** PROBLEM TO SOLVE **
The records below must be returned in full and unaltered.

** GIVEN RECORDS **
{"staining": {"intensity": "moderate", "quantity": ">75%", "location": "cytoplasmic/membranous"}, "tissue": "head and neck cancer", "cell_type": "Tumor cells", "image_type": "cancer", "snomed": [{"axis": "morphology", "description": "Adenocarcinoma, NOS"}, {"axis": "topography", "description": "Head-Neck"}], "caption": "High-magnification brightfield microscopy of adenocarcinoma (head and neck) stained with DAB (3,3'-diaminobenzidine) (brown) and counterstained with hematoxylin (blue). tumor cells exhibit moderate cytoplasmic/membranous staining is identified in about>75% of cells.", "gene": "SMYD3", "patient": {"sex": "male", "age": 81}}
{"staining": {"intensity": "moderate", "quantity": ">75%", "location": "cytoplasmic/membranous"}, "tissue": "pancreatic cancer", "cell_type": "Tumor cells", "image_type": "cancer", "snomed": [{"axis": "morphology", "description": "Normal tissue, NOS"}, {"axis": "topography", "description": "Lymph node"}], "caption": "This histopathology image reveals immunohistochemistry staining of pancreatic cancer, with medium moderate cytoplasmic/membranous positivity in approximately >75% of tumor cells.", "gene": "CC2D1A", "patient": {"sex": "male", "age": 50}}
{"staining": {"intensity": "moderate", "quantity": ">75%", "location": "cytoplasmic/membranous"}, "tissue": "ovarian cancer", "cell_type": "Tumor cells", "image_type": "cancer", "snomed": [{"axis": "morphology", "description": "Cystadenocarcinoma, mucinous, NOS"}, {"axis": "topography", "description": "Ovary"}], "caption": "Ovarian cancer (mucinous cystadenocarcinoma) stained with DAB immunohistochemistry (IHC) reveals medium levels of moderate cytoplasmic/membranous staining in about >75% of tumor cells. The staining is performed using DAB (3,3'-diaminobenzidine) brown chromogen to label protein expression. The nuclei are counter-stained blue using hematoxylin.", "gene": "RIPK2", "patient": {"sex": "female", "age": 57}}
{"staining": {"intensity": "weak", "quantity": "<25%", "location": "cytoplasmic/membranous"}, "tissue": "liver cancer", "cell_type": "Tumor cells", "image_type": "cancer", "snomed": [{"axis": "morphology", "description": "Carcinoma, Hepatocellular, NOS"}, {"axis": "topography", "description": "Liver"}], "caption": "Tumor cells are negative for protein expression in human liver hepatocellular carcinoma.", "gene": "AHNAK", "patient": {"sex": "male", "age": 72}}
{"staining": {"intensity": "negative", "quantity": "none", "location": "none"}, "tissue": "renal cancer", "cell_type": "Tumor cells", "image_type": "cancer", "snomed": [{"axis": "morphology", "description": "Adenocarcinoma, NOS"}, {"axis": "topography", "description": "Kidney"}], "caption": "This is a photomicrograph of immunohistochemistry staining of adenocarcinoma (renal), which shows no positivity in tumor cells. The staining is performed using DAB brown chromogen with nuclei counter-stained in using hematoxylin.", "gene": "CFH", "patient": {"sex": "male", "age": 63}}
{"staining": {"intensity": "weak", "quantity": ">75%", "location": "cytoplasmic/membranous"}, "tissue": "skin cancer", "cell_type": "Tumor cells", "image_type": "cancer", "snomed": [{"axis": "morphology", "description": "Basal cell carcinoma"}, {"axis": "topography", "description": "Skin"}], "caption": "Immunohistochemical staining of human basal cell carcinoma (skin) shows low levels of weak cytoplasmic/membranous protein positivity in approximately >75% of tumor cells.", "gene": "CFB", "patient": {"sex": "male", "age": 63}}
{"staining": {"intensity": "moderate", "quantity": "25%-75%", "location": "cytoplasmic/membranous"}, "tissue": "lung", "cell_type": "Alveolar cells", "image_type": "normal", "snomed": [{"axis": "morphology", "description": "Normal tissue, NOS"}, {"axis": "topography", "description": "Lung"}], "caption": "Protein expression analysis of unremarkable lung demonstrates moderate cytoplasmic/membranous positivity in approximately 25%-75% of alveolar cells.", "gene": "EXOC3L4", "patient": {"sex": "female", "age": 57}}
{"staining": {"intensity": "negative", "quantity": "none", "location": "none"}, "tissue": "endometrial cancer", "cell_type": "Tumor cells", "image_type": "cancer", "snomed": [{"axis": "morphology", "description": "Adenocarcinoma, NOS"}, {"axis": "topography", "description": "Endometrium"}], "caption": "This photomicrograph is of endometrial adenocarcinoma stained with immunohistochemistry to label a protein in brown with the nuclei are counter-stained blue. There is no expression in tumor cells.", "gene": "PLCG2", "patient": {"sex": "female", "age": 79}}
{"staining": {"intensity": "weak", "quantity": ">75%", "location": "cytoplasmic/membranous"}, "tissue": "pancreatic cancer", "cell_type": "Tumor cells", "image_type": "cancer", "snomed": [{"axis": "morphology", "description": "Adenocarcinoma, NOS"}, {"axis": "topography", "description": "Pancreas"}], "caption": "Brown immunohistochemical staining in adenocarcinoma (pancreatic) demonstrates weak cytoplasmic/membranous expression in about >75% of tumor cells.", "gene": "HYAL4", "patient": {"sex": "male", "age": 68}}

** ANSWER TO THE PROBLEM **
{"staining": {"intensity": "moderate", "quantity": ">75%", "location": "cytoplasmic/membranous"}, "tissue": "head and neck cancer", "cell_type": "Tumor cells", "image_type": "cancer", "snomed": [{"axis": "morphology", "description": "Adenocarcinoma, NOS"}, {"axis": "topography", "description": "Head-Neck"}], "caption": "High-magnification brightfield microscopy of adenocarcinoma (head and neck) stained with DAB (3,3'-diaminobenzidine) (brown) and counterstained with hematoxylin (blue). tumor cells exhibit moderate cytoplasmic/membranous staining is identified in about>75% of cells.", "gene": "SMYD3", "patient": {"sex": "male", "age": 81}}
{"staining": {"intensity": "moderate", "quantity": ">75%", "location": "cytoplasmic/membranous"}, "tissue": "pancreatic cancer", "cell_type": "Tumor cells", "image_type": "cancer", "snomed": [{"axis": "morphology", "description": "Normal tissue, NOS"}, {"axis": "topography", "description": "Lymph node"}], "caption": "This histopathology image reveals immunohistochemistry staining of pancreatic cancer, with medium moderate cytoplasmic/membranous positivity in approximately >75% of tumor cells.", "gene": "CC2D1A", "patient": {"sex": "male", "age": 50}}
{"staining": {"intensity": "moderate", "quantity": ">75%", "location": "cytoplasmic/membranous"}, "tissue": "ovarian cancer", "cell_type": "Tumor cells", "image_type": "cancer", "snomed": [{"axis": "morphology", "description": "Cystadenocarcinoma, mucinous, NOS"}, {"axis": "topography", "description": "Ovary"}], "caption": "Ovarian cancer (mucinous cystadenocarcinoma) stained with DAB immunohistochemistry (IHC) reveals medium levels of moderate cytoplasmic/membranous staining in about >75% of tumor cells. The staining is performed using DAB (3,3'-diaminobenzidine) brown chromogen to label protein expression. The nuclei are counter-stained blue using hematoxylin.", "gene": "RIPK2", "patient": {"sex": "female", "age": 57}}
{"staining": {"intensity": "weak", "quantity": "<25%", "location": "cytoplasmic/membranous"}, "tissue": "liver cancer", "cell_type": "Tumor cells", "image_type": "cancer", "snomed": [{"axis": "morphology", "description": "Carcinoma, Hepatocellular, NOS"}, {"axis": "topography", "description": "Liver"}], "caption": "Tumor cells are negative for protein expression in human liver hepatocellular carcinoma.", "gene": "AHNAK", "patient": {"sex": "male", "age": 72}}
{"staining": {"intensity": "negative", "quantity": "none", "location": "none"}, "tissue": "renal cancer", "cell_type": "Tumor cells", "image_type": "cancer", "snomed": [{"axis": "morphology", "description": "Adenocarcinoma, NOS"}, {"axis": "topography", "description": "Kidney"}], "caption": "This is a photomicrograph of immunohistochemistry staining of adenocarcinoma (renal), which shows no positivity in tumor cells. The staining is performed using DAB brown chromogen with nuclei counter-stained in using hematoxylin.", "gene": "CFH", "patient": {"sex": "male", "age": 63}}
{"staining": {"intensity": "weak", "quantity": ">75%", "location": "cytoplasmic/membranous"}, "tissue": "skin cancer", "cell_type": "Tumor cells", "image_type": "cancer", "snomed": [{"axis": "morphology", "description": "Basal cell carcinoma"}, {"axis": "topography", "description": "Skin"}], "caption": "Immunohistochemical staining of human basal cell carcinoma (skin) shows low levels of weak cytoplasmic/membranous protein positivity in approximately >75% of tumor cells.", "gene": "CFB", "patient": {"sex": "male", "age": 63}}
{"staining": {"intensity": "moderate", "quantity": "25%-75%", "location": "cytoplasmic/membranous"}, "tissue": "lung", "cell_type": "Alveolar cells", "image_type": "normal", "snomed": [{"axis": "morphology", "description": "Normal tissue, NOS"}, {"axis": "topography", "description": "Lung"}], "caption": "Protein expression analysis of unremarkable lung demonstrates moderate cytoplasmic/membranous positivity in approximately 25%-75% of alveolar cells.", "gene": "EXOC3L4", "patient": {"sex": "female", "age": 57}}
{"staining": {"intensity": "negative", "quantity": "none", "location": "none"}, "tissue": "endometrial cancer", "cell_type": "Tumor cells", "image_type": "cancer", "snomed": [{"axis": "morphology", "description": "Adenocarcinoma, NOS"}, {"axis": "topography", "description": "Endometrium"}], "caption": "This photomicrograph is of endometrial adenocarcinoma stained with immunohistochemistry to label a protein in brown with the nuclei are counter-stained blue. There is no expression in tumor cells.", "gene": "PLCG2", "patient": {"sex": "female", "age": 79}}
{"staining": {"intensity": "weak", "quantity": ">75%", "location": "cytoplasmic/membranous"}, "tissue": "pancreatic cancer", "cell_type": "Tumor cells", "image_type": "cancer", "snomed": [{"axis": "morphology", "description": "Adenocarcinoma, NOS"}, {"axis": "topography", "description": "Pancreas"}], "caption": "Brown immunohistochemical staining in adenocarcinoma (pancreatic) demonstrates weak cytoplasmic/membranous expression in about >75% of tumor cells.", "gene": "HYAL4", "patient": {"sex": "male", "age": 68}}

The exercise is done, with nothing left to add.